▶ **Data to use**
+ + + + +
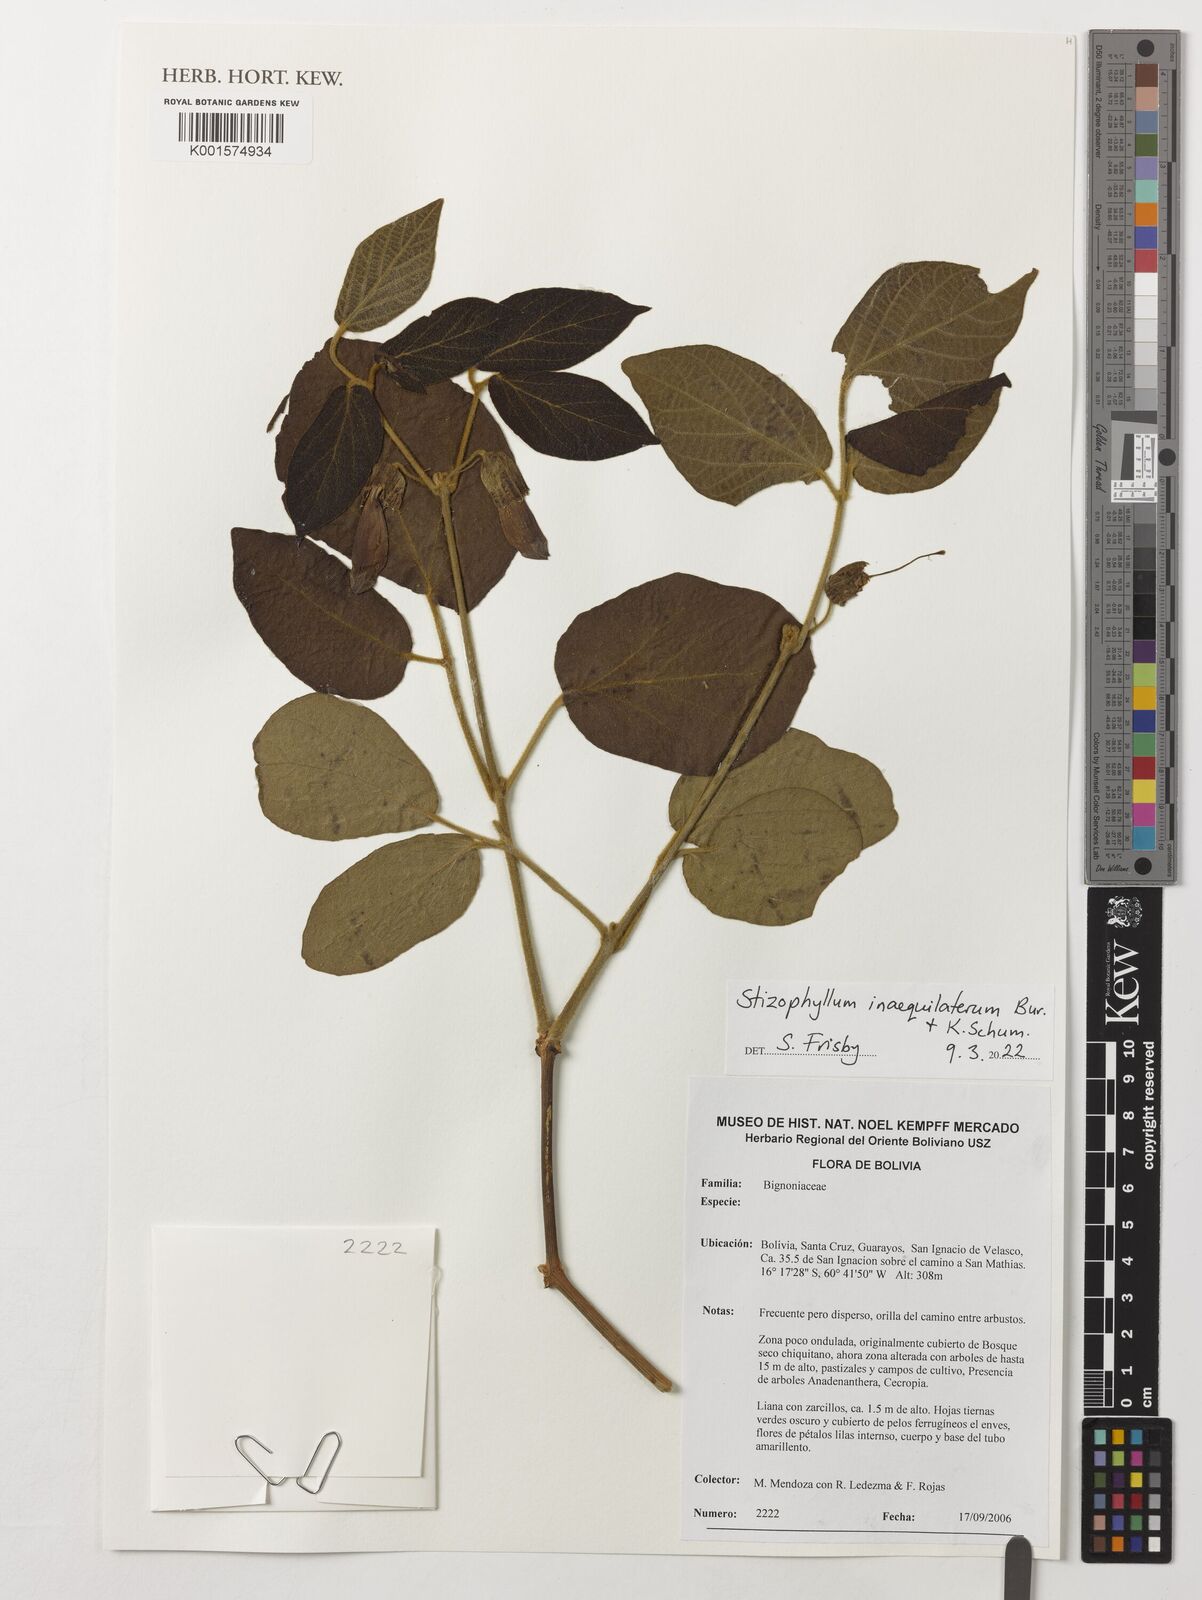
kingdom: Plantae
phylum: Tracheophyta
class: Magnoliopsida
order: Lamiales
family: Bignoniaceae
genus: Stizophyllum
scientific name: Stizophyllum inaequilaterum
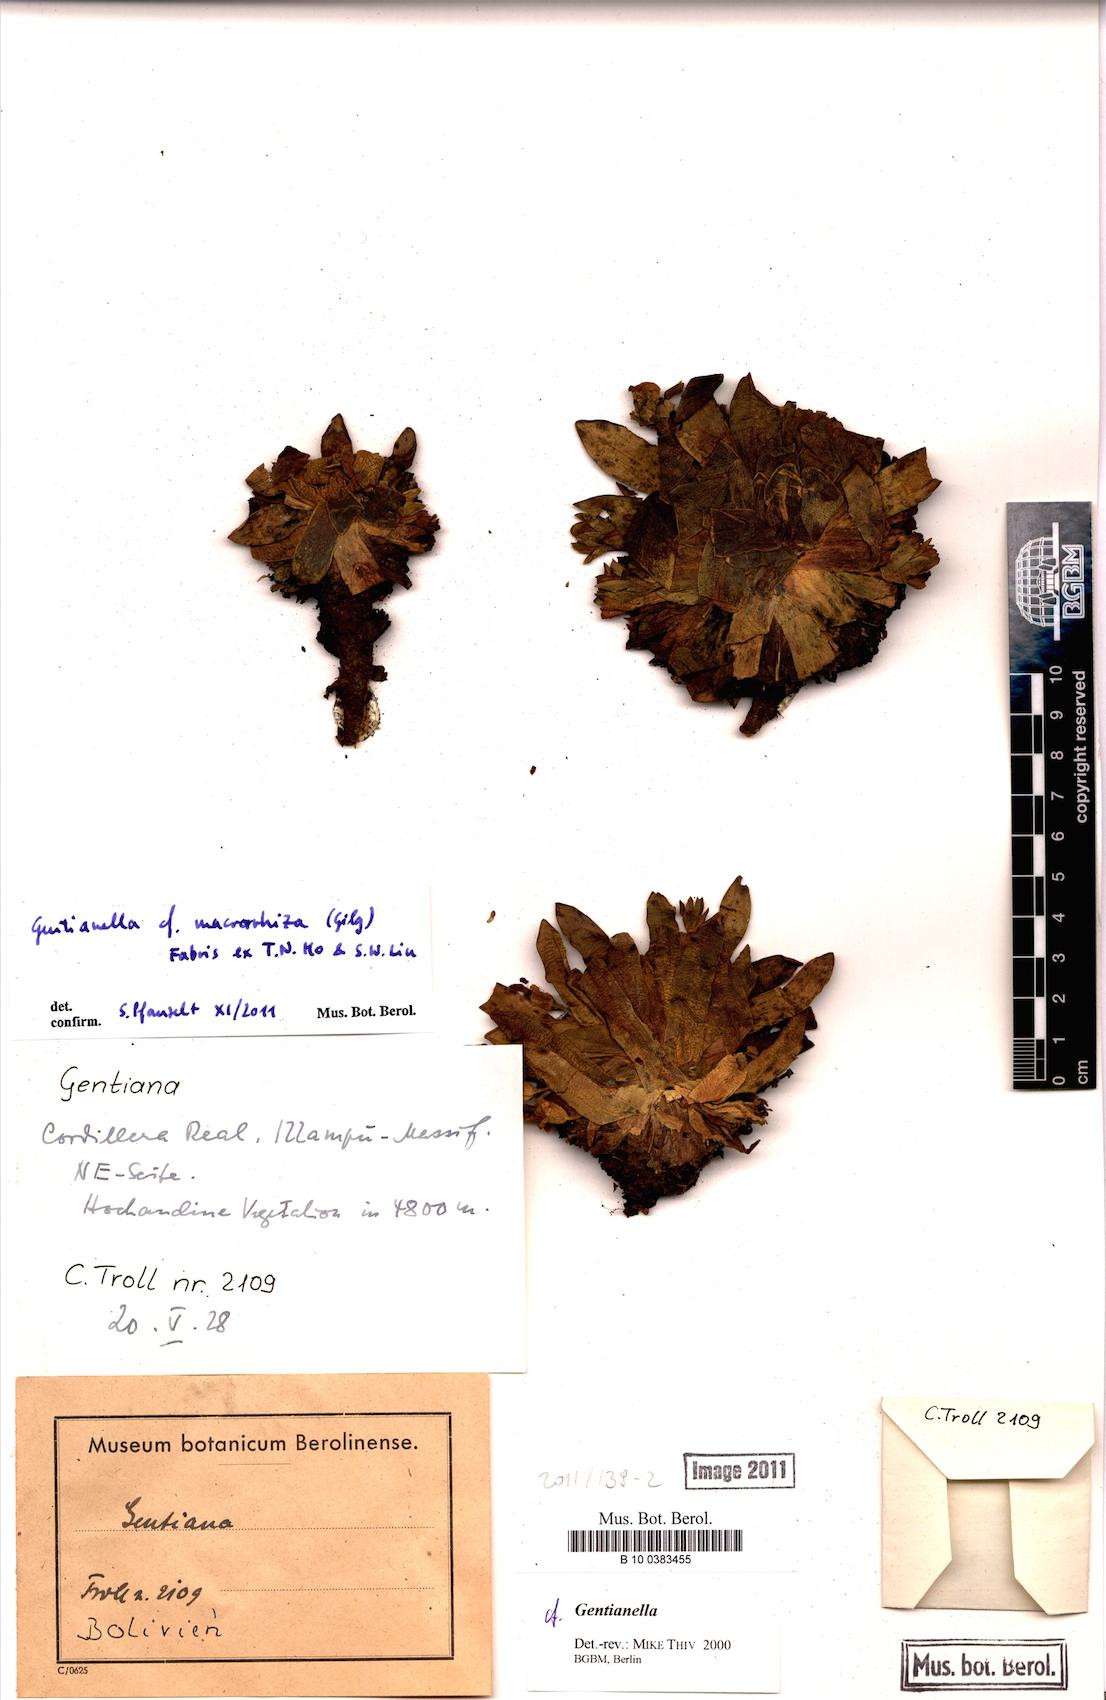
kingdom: Plantae
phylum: Tracheophyta
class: Magnoliopsida
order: Gentianales
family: Gentianaceae
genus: Gentianella
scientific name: Gentianella macrorrhiza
+ + + + +
▶ **Written request**
Lay out every line of the data above as a JSON list of strings, one string per line, leaving out blank lines and the pictures.

▶ **Exercise output**
[
  "kingdom: Plantae",
  "phylum: Tracheophyta",
  "class: Magnoliopsida",
  "order: Lamiales",
  "family: Bignoniaceae",
  "genus: Stizophyllum",
  "scientific name: Stizophyllum inaequilaterum",
  "kingdom: Plantae",
  "phylum: Tracheophyta",
  "class: Magnoliopsida",
  "order: Gentianales",
  "family: Gentianaceae",
  "genus: Gentianella",
  "scientific name: Gentianella macrorrhiza"
]